The reflectance of natural surfaces depends on viewing geometry, i.e., the position of the observer or measuring instrument relative to the Sun. Land surfaces usually appear darker in the forward scattering direction (i.e, with the Sun in front of the observer) and significantly brighter in the backscattering direction (i.e., with the Sun behind the observer). This dependence arises largely from the 3-D structure and roughness of the surface due to the interplay between shadowed and sunlit facets. For example, shadows are absent in the backscattering direction, which creates a reflectance “hot spot,” whereas they maximize in the forward scattering direction where they darken the surface. Solar photons may also be trapped bouncing between surface elements such as tree leaves before escaping. The number of such "internal" scattering events is modulated by the general brightness of the surface, creating additional angular dependence. Snow, the brightest type of surface at visible wavelengths, has maxima at both forward and backscattering angles, whereas water reflects light primarily in the forward scattering, or “glint,” direction.
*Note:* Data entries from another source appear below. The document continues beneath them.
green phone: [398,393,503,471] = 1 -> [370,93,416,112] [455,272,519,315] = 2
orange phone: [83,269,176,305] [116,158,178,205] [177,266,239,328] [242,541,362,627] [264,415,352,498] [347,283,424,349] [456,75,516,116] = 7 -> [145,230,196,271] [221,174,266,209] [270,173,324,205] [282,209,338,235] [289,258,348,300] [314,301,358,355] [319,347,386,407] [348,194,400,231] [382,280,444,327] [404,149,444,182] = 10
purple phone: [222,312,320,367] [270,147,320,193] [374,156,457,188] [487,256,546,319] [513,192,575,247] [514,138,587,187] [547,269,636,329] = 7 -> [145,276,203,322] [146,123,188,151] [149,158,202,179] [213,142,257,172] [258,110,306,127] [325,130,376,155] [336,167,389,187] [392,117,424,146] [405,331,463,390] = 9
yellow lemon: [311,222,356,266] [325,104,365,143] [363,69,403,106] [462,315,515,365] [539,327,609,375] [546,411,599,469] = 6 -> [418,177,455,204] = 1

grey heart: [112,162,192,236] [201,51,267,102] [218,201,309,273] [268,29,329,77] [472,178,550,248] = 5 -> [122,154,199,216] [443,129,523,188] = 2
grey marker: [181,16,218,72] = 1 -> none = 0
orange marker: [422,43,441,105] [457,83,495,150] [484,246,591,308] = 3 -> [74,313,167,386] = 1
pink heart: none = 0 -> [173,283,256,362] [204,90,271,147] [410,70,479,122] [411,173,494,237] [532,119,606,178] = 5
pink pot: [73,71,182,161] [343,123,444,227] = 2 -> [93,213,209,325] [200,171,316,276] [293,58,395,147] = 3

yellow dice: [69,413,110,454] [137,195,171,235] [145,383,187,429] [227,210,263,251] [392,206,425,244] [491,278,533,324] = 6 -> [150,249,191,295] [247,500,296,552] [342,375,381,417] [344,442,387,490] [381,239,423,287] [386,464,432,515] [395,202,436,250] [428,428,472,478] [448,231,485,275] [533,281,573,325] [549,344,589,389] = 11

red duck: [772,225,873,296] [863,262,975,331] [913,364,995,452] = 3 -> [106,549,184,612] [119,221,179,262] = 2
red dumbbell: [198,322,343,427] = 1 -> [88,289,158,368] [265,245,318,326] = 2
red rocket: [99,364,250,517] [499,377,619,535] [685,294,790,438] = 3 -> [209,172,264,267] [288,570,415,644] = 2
Wind forms waves and roughens water surfaces; stronger winds induce steeper waves, widening the glint "cone" and reducing its peak brightness.

The goal of climate analysis is to better understand the Earth’s past and present climates, and to predict climate response to changes in natural and human-induced factors, such as the Sun, greenhouse gases (e.g., water vapor, carbon dioxide and methane), and aerosols (e.g., from dust storms, pollution, fires, sea spray or volcanic eruptions). Climate analysis studies are routinely carried out by combining data from diverse sources including historical climate records, current and past satellite instruments, field campaigns, and outputs from regional and global numerical models.

The Sun is a distant source of energy that reaches the Earth as spectrally rich solar radiation. The solar radiation relevant to Earth’s climate consists of ultra-violet radiation largely absorbed by stratospheric ozone, visible radiation to which the atmosphere is mostly transparent, and near-infrared and solar infrared radiation where some absorption by atmospheric water vapor occurs. In addition to solar radiation, the spectral region of longer-wavelength thermal-infrared radiation coming from terrestrial sources (the Earth’s surface and atmosphere) is equally important for weather and climate. Scientists in the Climate and Radiation Lab (CRL) study the individual spectral regions of solar and thermal radiation as well as the propagation of total (also known as “broadband”) shortwave and longwave fluxes to better understand the Earth’s radiation budget. The total solar flux across all wavelengths reaching the Earth is ≈ 1361 Wm-2, a number that has an important implication for the energy balance in Earth’s climate. Its slight variations are monitored as continuously and accurately as possible from space by missions such as the past SOlar Radiation and Climate Experiment (SORCE), and the recent Total and Spectral Solar Irradiance Sensor (TSIS) in which CRL has an overall responsibility for project science management.